Première Saoudienne à réussir l'ascension de l'Everest, Raha Mouharraq appelle les femmes de son pays, qui ne peuvent toujours pas conduire ou pratiquer librement des sports, à croire en elles mêmes.

La jeune fille et ses trois compagnons -un Qatari, un Palestinien et un Iranien- ont reçu un accueil triomphal à leur arrivée dimanche soir à l'aéroport de Charjah, aux Émirats arabes unis.

«C'était une expérience incroyable», a déclaré à l'AFP Raha Mouharraq, portant une abaya noire lui couvrant la tête.

«Je suis la première Saoudienne mais j'espère que je ne serai pas la dernière», à réussir cet exploit, a ajouté cette jolie brunette au large sourire. «Je crois que notre action va pousser les Saoudiennes à croire en leurs possibilités et à se lancer des défis».

Raha Mouharraq et ses compagnons sont parvenus le 18 mai au toit du monde, qui culmine à 8848 m.

Les quatre membres de l'équipe, tous diplômés de l'Université américaine de Charjah, ont effectué cette ascension pour rassembler des fonds destinés à aider à l'éducation des enfants du Népal.

«Nous avons réussi à collecter un million de dollars», a annoncé le Qatari, cheikh Mohammed ben Abdallah Al-Thani.

Partie le 3 avril de Jeddah, sa ville natale dans l'ouest du royaume saoudien, la jeune fille, âgée de 25 ans, avait déjà subi un entraînement rigoureux pendant un an et demi.

Avec l'ascension de l'Everest, elle a indiqué avoir réalisé son ambition de grimper sur les neuf sommets les plus hauts du monde, en Europe, en Afrique, en Amérique du sud et en Antarctique.

Mais elle a dû d'abord convaincre sa famille de la laisser partir à l'assaut de l'Everest, devenant ainsi la plus jeune arabe à le faire.

Dans une société extrêmement conservatrice, ses parents ont dû faire face à l'opposition de «plusieurs membres de la famille et des gens en Arabie saoudite en général», dit-elle.

«Je n'ai rien fait qui aille à l'encontre de ma culture et de ma religion», a assuré Raha Mouharraq.

L'Arabie saoudite suit une version extrêmement rigoriste de l'islam et les femmes ne sont pas autorisées à conduire ou à voyager sans la compagnie d'un proche.

Mais le roi Abdallah, un prudent réformateur, a nommé en janvier 30 femmes au Conseil de la Choura, une instance consultative, et autorisé les femmes à voter lors des prochaines élections municipales en 2015.

Le sport féminin est quasi-inexistant dans le royaume et les autorités viennent à peine d'autoriser sa pratique uniquement dans les écoles privées de jeunes filles.
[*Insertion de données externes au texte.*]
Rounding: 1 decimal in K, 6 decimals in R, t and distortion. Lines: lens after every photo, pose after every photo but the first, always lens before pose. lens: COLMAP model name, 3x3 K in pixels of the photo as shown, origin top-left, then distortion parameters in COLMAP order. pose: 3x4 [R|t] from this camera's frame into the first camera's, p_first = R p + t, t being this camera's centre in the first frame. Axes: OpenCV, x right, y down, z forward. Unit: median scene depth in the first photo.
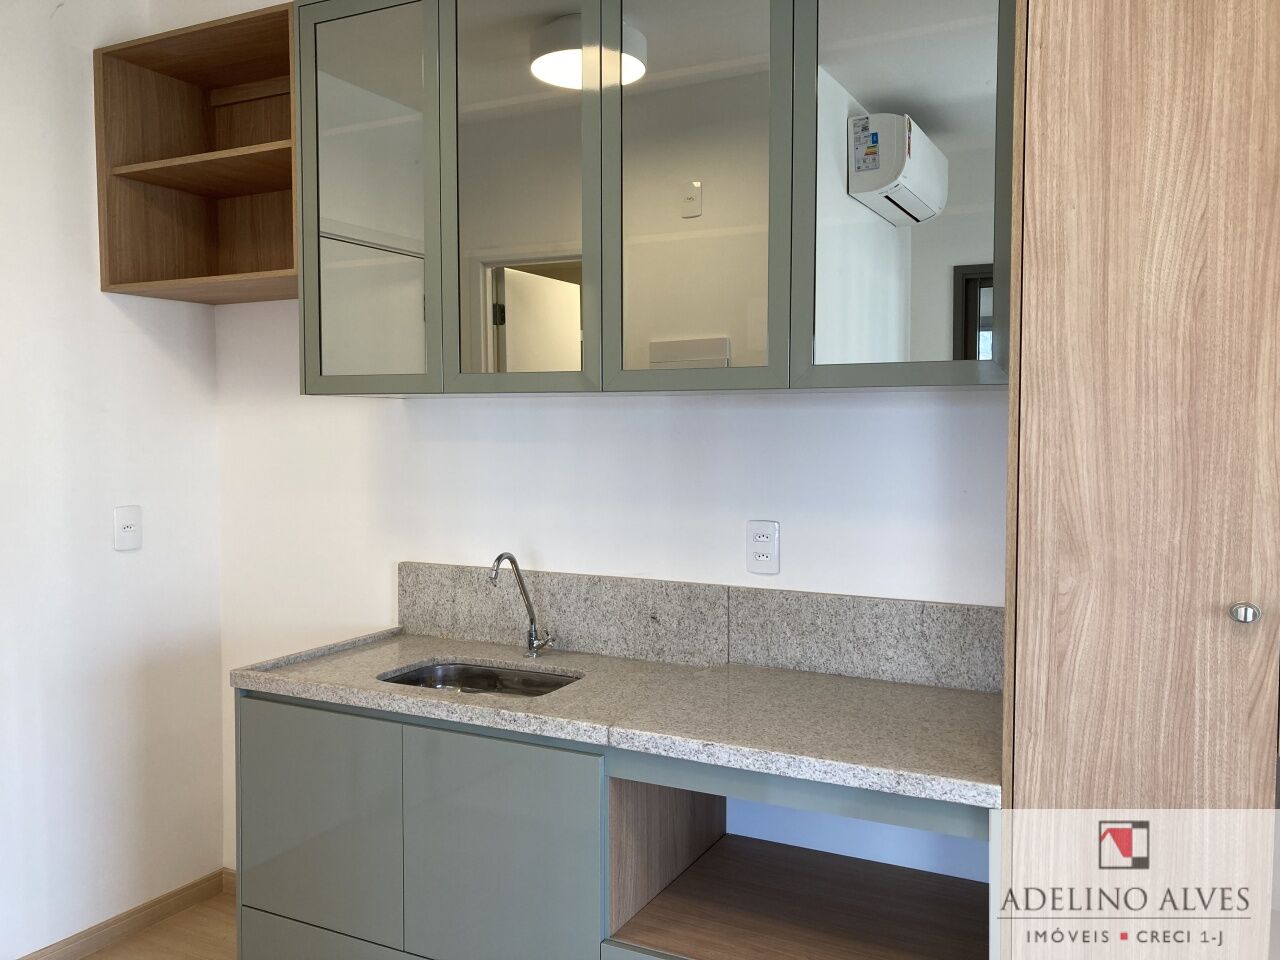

Sous la pression des instances sportives internationales, le royaume avait envoyé deux athlètes femmes aux Jeux olympiques de Londres de l'été 2012.
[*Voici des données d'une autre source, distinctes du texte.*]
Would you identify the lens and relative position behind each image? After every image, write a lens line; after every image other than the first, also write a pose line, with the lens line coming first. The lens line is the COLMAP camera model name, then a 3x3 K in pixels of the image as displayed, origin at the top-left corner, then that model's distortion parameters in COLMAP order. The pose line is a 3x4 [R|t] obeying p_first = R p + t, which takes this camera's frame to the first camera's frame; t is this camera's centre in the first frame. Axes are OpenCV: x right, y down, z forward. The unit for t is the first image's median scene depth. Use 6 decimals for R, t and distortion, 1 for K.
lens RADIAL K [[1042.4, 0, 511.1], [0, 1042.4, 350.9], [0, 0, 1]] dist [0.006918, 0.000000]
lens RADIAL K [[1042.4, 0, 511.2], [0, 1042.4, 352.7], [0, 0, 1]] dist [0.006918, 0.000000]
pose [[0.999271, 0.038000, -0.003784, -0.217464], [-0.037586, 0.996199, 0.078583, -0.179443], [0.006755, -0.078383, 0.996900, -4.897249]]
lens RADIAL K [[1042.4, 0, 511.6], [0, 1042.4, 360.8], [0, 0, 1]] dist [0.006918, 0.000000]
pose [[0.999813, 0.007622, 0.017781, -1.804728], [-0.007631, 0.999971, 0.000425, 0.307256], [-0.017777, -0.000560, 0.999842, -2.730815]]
L'attaché culturel de l'ambassade saoudienne aux Émirats, Abdel Mohsen al-Harthi, se trouvait dimanche à l'aéroport pour accueillir sa compatriote.

«C'est un message pour les hommes avant les femmes d'Arabie saoudite, disant qu'une fille de ce pays est parvenue au sommet et est parfaitement capable de réaliser ce que font les hommes», a-t-il dit.
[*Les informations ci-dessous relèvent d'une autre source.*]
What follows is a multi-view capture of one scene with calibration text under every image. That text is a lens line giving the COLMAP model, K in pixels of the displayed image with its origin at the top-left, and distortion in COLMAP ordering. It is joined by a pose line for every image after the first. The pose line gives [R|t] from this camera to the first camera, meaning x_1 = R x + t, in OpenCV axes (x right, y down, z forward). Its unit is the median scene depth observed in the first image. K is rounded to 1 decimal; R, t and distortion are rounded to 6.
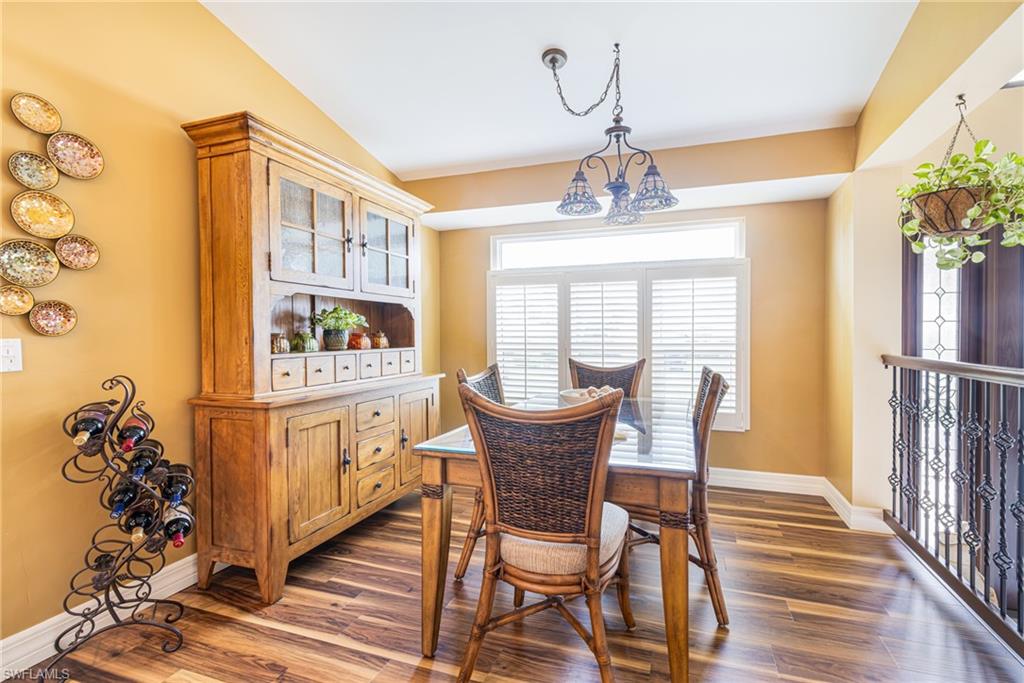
lens RADIAL K [[457.5, 0, 532.8], [0, 457.5, 335.8], [0, 0, 1]] dist [0.000865, 0.000107]
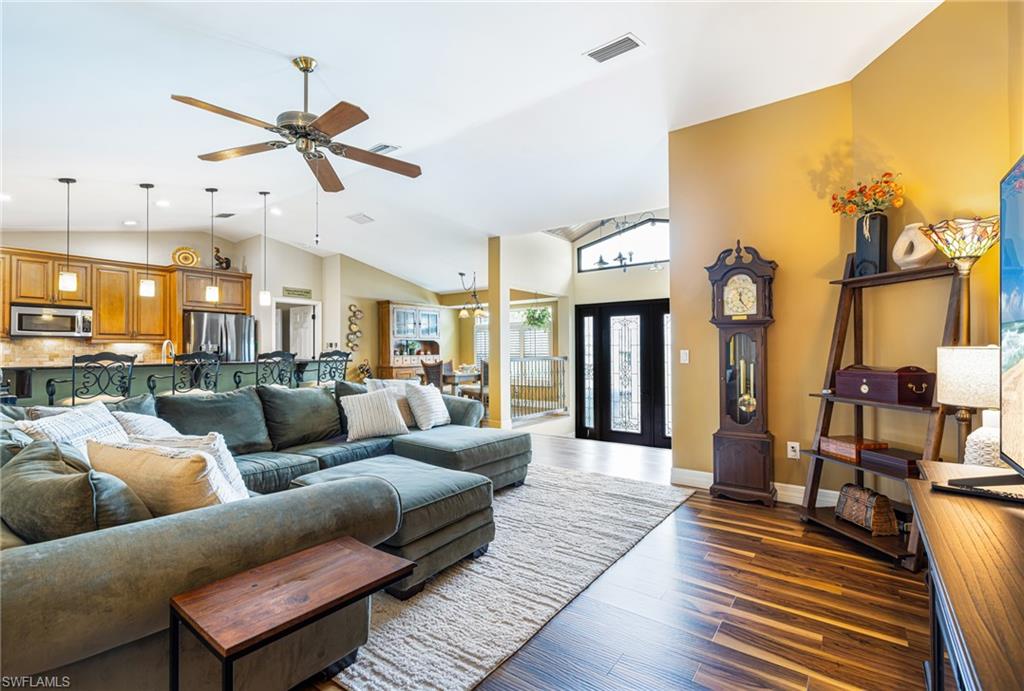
lens RADIAL K [[456.5, 0, 527.2], [0, 456.5, 342.9], [0, 0, 1]] dist [0.004477, -0.001291]
pose [[0.951598, -0.009738, -0.307192, 1.668863], [0.002413, 0.999704, -0.024216, 0.029072], [0.307337, 0.022302, 0.951339, -2.314385]]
Comme beaucoup de femmes saoudiennes, Raha espère qu'elle pourra un jour prendre le volant dans son pays.

«Mais si c'est trop difficile à réaliser, il y a beaucoup d'autres choses importantes sans lesquelles nous pouvons exceller».

Son camarade palestinien, Raed Zeidan, a profité de l'ascension de l'Everest pour délivrer un message politique.

«Nous avons passé beaucoup de temps sur la montagne, nous avons rencontré des alpinistes du monde entier et je leur ai parlé de la cause palestinienne et de nos prisonniers dans les geôles de l'occupation israélienne», a-t-il dit aux journalistes.

Zeidan est le deuxième Palestinien à effectuer l'ascension de l'Everest après une femme, Suzanne al-Houby, qui a réalisé cet exploit en 2011, devenant ainsi la première arabe à parvenir sur le toit du monde.

Quant à cheikh Mohammed ben Abdallah Al-Thani, un jeune membre de la famille régnante du Qatar, il est le premier ressortissant de ce petit pays à parvenir au sommet de l'Everest.